- [INSTRUCTIONS FOR THE TASK]:
Write out the records that follow with every word intact.

- [RECORD EXCERPTS]:
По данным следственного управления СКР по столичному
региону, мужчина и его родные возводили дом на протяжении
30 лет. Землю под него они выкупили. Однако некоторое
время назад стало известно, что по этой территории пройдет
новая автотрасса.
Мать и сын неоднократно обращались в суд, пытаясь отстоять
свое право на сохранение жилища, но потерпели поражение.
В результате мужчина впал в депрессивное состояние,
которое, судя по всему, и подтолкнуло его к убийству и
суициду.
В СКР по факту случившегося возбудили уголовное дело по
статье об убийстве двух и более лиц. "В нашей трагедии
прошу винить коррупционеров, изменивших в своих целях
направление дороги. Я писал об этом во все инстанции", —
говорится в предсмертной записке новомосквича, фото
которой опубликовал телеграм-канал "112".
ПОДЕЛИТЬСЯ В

- [ANSWER SPACE]:
По данным следственного управления СКР по столичному
региону, мужчина и его родные возводили дом на протяжении
30 лет. Землю под него они выкупили. Однако некоторое
время назад стало известно, что по этой территории пройдет
новая автотрасса.
Мать и сын неоднократно обращались в суд, пытаясь отстоять
свое право на сохранение жилища, но потерпели поражение.
В результате мужчина впал в депрессивное состояние,
которое, судя по всему, и подтолкнуло его к убийству и
суициду.
В СКР по факту случившегося возбудили уголовное дело по
статье об убийстве двух и более лиц. "В нашей трагедии
прошу винить коррупционеров, изменивших в своих целях
направление дороги. Я писал об этом во все инстанции", —
говорится в предсмертной записке новомосквича, фото
которой опубликовал телеграм-канал "112".
ПОДЕЛИТЬСЯ В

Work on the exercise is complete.